• **Records for the task**:
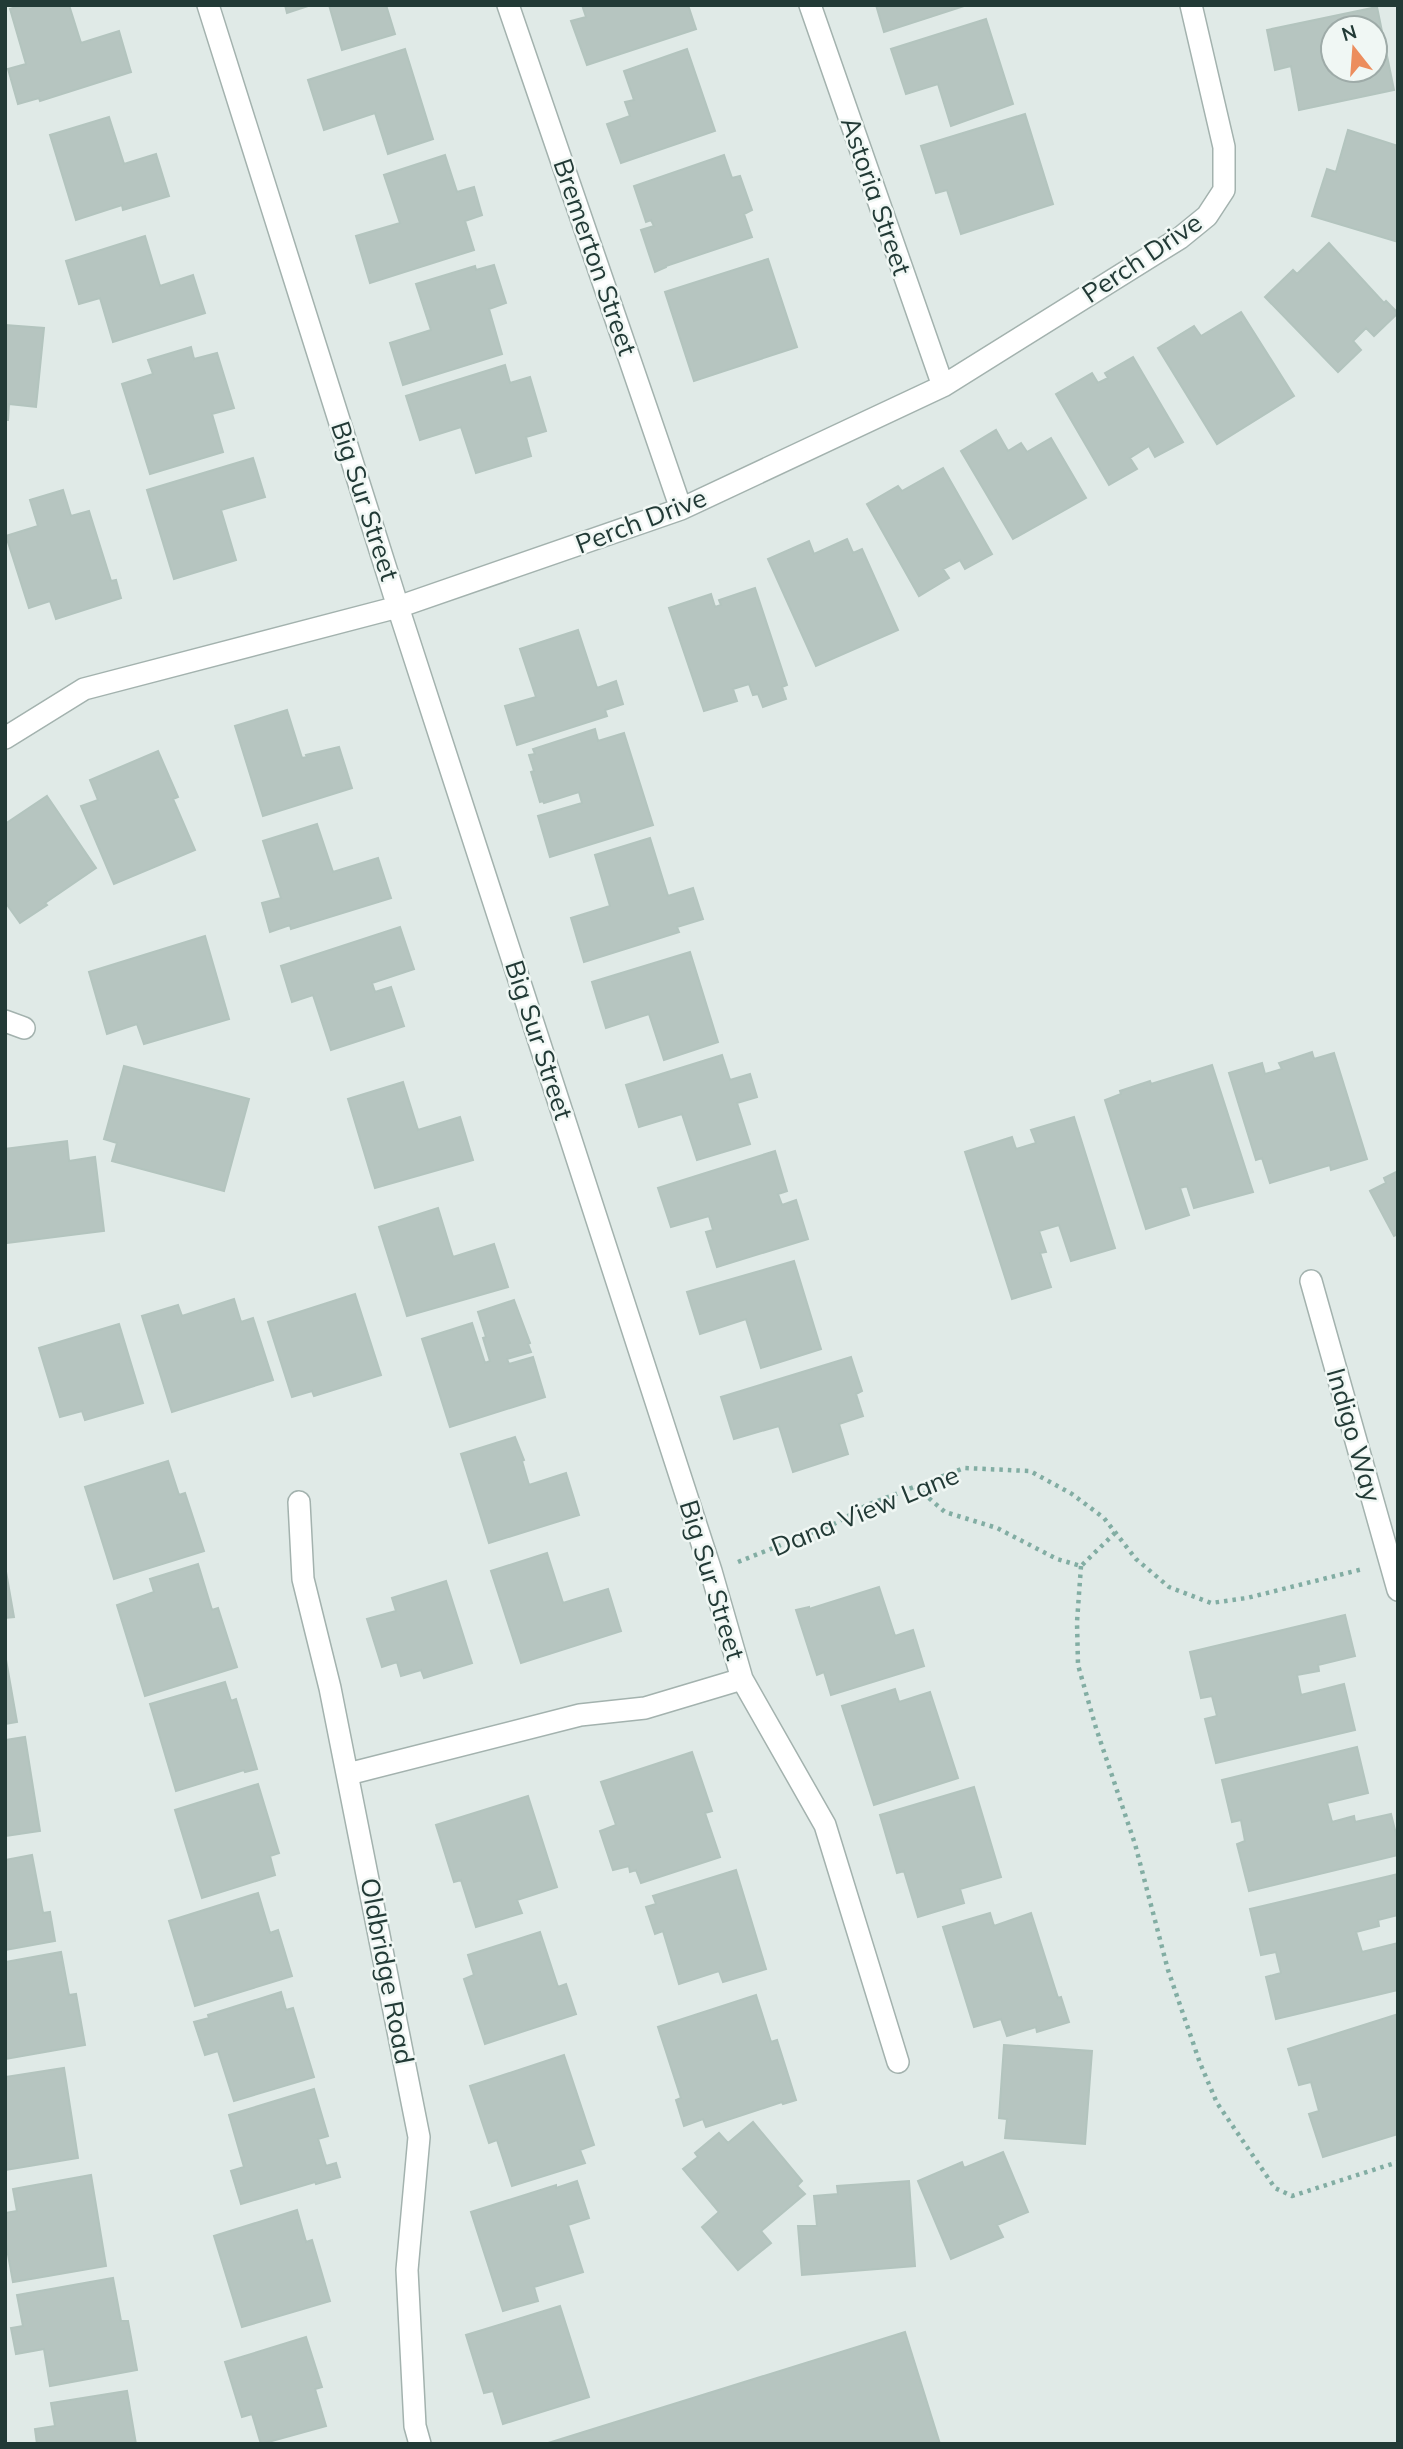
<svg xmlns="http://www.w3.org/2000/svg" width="1403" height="2449" viewBox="0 0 1403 2449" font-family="Mulish,sans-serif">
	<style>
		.building { fill: #b6c5c0; stroke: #b3c4be; stroke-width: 2; fill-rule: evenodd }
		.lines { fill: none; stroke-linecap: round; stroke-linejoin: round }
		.minor-casing { stroke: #a3b2ae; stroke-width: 24 }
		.path { stroke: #82ada3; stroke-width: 4.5; stroke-dasharray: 3.5 5; stroke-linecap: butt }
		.minor { stroke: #fff; stroke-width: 21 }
		.labels { text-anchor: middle; stroke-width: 5; stroke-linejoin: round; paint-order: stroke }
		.street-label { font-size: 26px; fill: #223a36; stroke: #f0f7f4 }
	</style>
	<rect width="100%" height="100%" fill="#e0eae7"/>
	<!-- building -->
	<path class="building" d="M22,5H69L81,43L119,31L131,72L40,101L39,98L18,104L8,69L26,64L10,9Z
		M285,5H311L287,13Z
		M329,5H386L395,34L342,50Z
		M582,5H688L696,29L587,65L571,21L586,17Z
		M876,5H967L884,32Z
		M1377,7L1394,90L1299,110L1291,66L1275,70L1267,30ZM1333,28H1375V70H1333Z
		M986,19L1013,104L951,126L938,84L906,94L891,49Z
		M405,49L433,139L388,154L375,113L324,130L308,80Z
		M687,49L715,131L621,163L607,124L630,116L625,102L634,100L624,71Z
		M1025,114L1053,204L961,234L947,190L936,193L921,146Z
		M109,117L124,164L156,154L169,196L123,210L122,205L76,220L50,135Z
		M1348,130L1398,146V242L1312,216L1327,169L1336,172Z
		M445,155L457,192L474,187L482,215L465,221L474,250L370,283L356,236L400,223L384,175Z
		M724,155L732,178L740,176L752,210L744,214L752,237L666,266V267L655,272L641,230L654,226L651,220L646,222L634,186Z
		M145,236L160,286L193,275L205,313L113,342L100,298L79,304L66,261Z
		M1329,243L1384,303L1386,301L1398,313L1374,336L1366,328L1353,341L1361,350L1338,372L1265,297L1293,270L1297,274Z
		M768,259L797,347L694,381L665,292Z
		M494,265L506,303L489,309L502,354L403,385L390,343L431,330L416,284L475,266L476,270Z
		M1241,312L1294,396L1217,444L1158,348L1194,326L1201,336Z
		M5,325L44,328L36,407L9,404L8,420H5Z
		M191,347L194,359L217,353L234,408L212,414L223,452L150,474L122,384L153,374L148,360Z
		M1133,357L1183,442L1155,457L1149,446L1130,458L1137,469L1109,485L1056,394L1092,373L1098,383L1108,378L1105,373Z
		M505,365L510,383L530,377L546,431L526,437L531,456L476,473L461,427L420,440L406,396Z
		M996,430L1008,451L1021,443L1027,452L1051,438L1086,498L1013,539L961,451Z
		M253,458L265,497L221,510L236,560L174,579L147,490Z
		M943,468L992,554L965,569L960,560L943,569L949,578L919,596L867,504L898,486L902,491Z
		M63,490L71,516L89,511L111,581L116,580L121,598L56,619L50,601L29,608L6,536L38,526L30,500Z
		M847,539L853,553L862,549L898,630L816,666L768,559L809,541L814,554Z
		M755,588L787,685L782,687L786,699L763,707L758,694L753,695L749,684L733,689L737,701L704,711L669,608L711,594L715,607L721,605L719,600Z
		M578,630L597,688L616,681L623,704L605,710L607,716L517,745L505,706L536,697L520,649Z
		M287,710L302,758L307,757L306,755L339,747L352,788L263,816L235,726Z
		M595,729L598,741L624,733L653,825L550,857L538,816L582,803L579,792L544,803L543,801L540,802L531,772L534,771L529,755L535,754L533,749Z
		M158,751L178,797L173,799L195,850L114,884L81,806L98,800L90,780Z
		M47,796L96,868L45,903L47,905L20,923L5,902V824Z
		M317,824L333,872L378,858L391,898L291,929L290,925L270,932L262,903L281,898L263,841Z
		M650,838L668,896L693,888L703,919L677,927L679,932L584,962L571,918L610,906L595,855Z
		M400,927L414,969L372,983L375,992L391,987L404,1026L331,1050L313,995L292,1002L281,966Z
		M205,936L229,1019L144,1044L137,1024L107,1034L89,972Z
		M690,952L718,1042L664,1060L649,1014L606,1028L592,982Z
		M1312,1052L1314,1059L1334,1053L1367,1159L1331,1170L1330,1165L1270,1183L1262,1158L1256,1160L1229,1073L1262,1063L1265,1074L1282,1069L1279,1063Z
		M722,1055L730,1080L750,1074L757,1097L737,1103L750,1144L697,1160L682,1114L639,1127L626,1085Z
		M1212,1065L1253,1192L1194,1208L1187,1186L1180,1188L1189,1215L1146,1229L1105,1100L1121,1094L1120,1091L1150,1081L1151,1084Z
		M124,1066L249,1099L224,1191L112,1161L117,1143L104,1139Z
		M403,1082L418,1130L460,1117L473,1160L375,1188L348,1099Z
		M1074,1117L1115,1248L1071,1261L1059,1225L1039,1231L1046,1252L1040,1253L1051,1287L1012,1299L965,1152L1012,1137L1016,1149L1036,1143L1031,1130Z
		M67,1141L69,1161L95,1157L104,1231L6,1243L5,1149Z
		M775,1151L787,1191L778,1194L782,1205L796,1200L808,1239L717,1267L706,1232L713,1230L709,1216L671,1227L658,1188Z
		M1398,1171V1234L1394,1236L1370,1191L1386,1183L1384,1178Z
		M438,1208L453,1257L494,1244L508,1287L407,1316L379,1227Z
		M794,1261L821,1349L761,1368L746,1319L700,1334L687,1292Z
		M355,1294L381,1375L314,1396L312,1391L292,1397L268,1322Z
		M234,1299L241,1322L253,1318L273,1380L172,1412L142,1316L178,1305L182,1316Z
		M514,1300L530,1343L528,1344L531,1352L507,1359L509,1364L533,1357L545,1397L450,1427L422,1339L472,1323L485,1363L490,1361L483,1338L486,1337L478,1312Z
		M119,1324L143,1403L85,1420L82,1411L60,1417L39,1348Z
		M851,1357L862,1391L856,1394L863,1416L839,1424L848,1454L793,1472L779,1426L734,1439L721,1397Z
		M515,1437L524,1460L522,1461L529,1485L566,1473L579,1515L489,1543L461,1454Z
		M168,1461L179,1495L185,1493L204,1551L114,1579L85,1487Z
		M547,1553L563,1603L608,1589L621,1631L521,1663L491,1571Z
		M198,1564L212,1610L218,1608L237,1667L145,1696L117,1605L154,1592L150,1579Z
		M5,1566L14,1617L5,1618Z
		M446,1581L472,1663L424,1678L421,1670L401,1676L397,1662L382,1667L367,1619L396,1611L392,1598Z
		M879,1587L895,1636L913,1630L924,1666L831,1695L824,1672L817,1675L796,1610L809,1607V1609Z
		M1345,1615L1355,1656L1318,1665L1319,1671L1297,1675L1301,1695L1344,1684L1355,1730L1216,1763L1205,1719L1217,1716L1212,1696L1201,1698L1190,1652Z
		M5,1654L17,1722L5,1724Z
		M225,1682L231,1701L236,1699L257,1769L245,1772L244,1770L176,1791L150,1704Z
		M895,1689L899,1702L930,1692L958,1778L874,1805L842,1706Z
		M25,1737L40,1831L5,1836V1740Z
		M1357,1747L1368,1793L1327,1803L1332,1822L1354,1816L1355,1822L1391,1814L1398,1842V1855L1249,1891L1237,1844L1245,1841L1241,1820L1232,1822L1222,1780Z
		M692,1752L712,1811L705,1813L720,1857L641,1883L636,1870L630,1872L629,1866L613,1870L600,1831L616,1825L601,1782Z
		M258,1784L279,1853L270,1856L275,1875L202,1898L175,1810Z
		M974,1787L1001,1877L960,1889L964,1903L918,1917L904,1871L897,1873L880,1815Z
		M528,1796L557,1887L517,1900L522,1913L476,1927L461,1880L454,1882L436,1825Z
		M32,1855L43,1913L50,1912L55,1941L5,1950V1860Z
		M736,1870L766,1969L723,1982L719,1971L679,1984L663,1931L655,1934L646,1907L656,1904L653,1896Z
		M1398,1874V1915L1378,1920L1379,1926L1356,1932L1362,1952L1398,1943V1990L1276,2019L1266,1977L1281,1973L1276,1952L1261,1955L1250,1909Z
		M258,1893L270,1933L278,1930L292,1976L195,2006L169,1921Z
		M990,1913L994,1926L1031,1913L1058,1998L1061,1997L1069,2022L1037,2032L1036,2027L1007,2036L1001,2019L974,2027L943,1927Z
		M540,1932L558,1987L566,1984L576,2014L485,2044L464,1979L474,1975L468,1955Z
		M61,1952L69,1995L76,1994L85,2045L5,2059V1962Z
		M281,1992L286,2010L293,2008L314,2077L234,2101L218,2051L205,2055L194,2022L209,2018L208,2015Z
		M756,1995L771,2042L777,2040L796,2100L783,2104L782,2102L706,2127L703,2119L684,2126L676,2100L681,2098L658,2027Z
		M1398,2014V2134L1323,2157L1309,2114L1319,2111L1311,2082L1299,2085L1288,2049Z
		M1004,2045L1092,2051L1085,2144L1005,2138L1007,2119L999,2118Z
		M564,2055L594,2145L580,2150L585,2163L512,2186L497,2140L489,2143L470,2086Z
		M64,2068L78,2158L5,2170V2077Z
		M314,2089L328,2136L318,2139L326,2166L336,2163L340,2177L316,2184L315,2182L241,2204L231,2171L244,2167L229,2115Z
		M753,2122L802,2181L797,2186L805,2194L761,2231L771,2243L738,2270L702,2227L719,2212L683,2169L698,2157L695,2153L719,2133L728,2143Z
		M1003,2152L1028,2212L997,2225L1003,2237L951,2259L918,2181L962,2162L964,2168Z
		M91,2175L106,2266L13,2282L5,2238V2213L17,2211L13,2189Z
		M577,2181L589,2218L568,2225L583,2272L534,2287L538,2301L503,2311L471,2212L556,2185V2188Z
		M909,2181L915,2266L802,2275L798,2226H817L814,2196L838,2194L837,2186Z
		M297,2210L306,2242L312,2240L330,2301L242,2327L214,2236Z
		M113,2278L121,2321H128L137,2370L50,2386L44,2349L16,2354L11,2328L23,2326L17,2295Z
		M560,2306L589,2397L503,2424L493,2391L484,2393L466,2335Z
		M905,2332L940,2444H545Z
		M306,2337L322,2387L315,2389L326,2426L261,2444L252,2414L242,2417L225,2362Z
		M127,2391L136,2444H37L35,2429L55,2426L51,2403Z"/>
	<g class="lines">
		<!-- minor casing -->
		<g class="minor-casing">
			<path id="minor" d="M208,5L398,607L711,1571L742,1679L825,1825L898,2062
				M508,5L681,509
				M810,5L943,386
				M5,738L84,689L398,607L681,509L943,386L1180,238L1207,216L1224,190V147L1191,5
				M5,1021L24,1028
				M1311,1281L1398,1590
				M299,1502L303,1579L330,1688L419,2137L407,2270L415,2426L420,2444
				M348,1774L580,1715L645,1708L742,1679"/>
		</g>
		<!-- path -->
		<path class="path" d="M916,1487L945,1512L997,1528L1057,1559L1081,1566L1116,1532
			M738,1562L836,1523L867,1505L964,1468L1030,1471L1072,1494L1104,1518L1136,1559L1169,1587L1211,1603L1247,1598L1363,1569
			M1081,1566L1077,1622L1078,1665L1096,1728L1135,1844L1168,1970L1200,2063L1217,2103L1275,2188L1292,2196L1398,2162"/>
		<!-- minor -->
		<use href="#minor" class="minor"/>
	</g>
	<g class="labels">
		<!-- street labels -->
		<g class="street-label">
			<text transform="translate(876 196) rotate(71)" y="9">Astoria Street</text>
			<text transform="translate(595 257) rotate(71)" y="9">Bremerton Street</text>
			<text transform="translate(1142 258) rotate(-34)" y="9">Perch Drive</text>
			<text transform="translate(365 501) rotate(72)" y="9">Big Sur Street</text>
			<text transform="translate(641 521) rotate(-21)" y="9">Perch Drive</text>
			<text transform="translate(539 1040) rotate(72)" y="9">Big Sur Street</text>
			<text transform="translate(1354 1435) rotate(74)" y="9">Indigo Way</text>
			<text transform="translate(865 1511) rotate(-22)" y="9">Dana View Lane</text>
			<text transform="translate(712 1580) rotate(73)" y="9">Big Sur Street</text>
			<text transform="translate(387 1971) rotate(79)" y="9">Oldbridge Road</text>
		</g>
	</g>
	<!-- border -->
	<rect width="1403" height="2449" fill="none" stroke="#223a36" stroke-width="14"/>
	<!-- north arrow -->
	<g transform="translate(1354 49) rotate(343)"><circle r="33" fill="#f0f7f4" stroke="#9eaba8" stroke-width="2"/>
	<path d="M0-5L12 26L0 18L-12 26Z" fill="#ec8d5d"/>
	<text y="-10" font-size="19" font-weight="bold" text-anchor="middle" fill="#223a36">N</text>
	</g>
</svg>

• **Task item**:
For this exercise, return every line from the data that holds the string "lines".

• **Exercise answer**:
		.lines { fill: none; stroke-linecap: round; stroke-linejoin: round }
	<g class="lines">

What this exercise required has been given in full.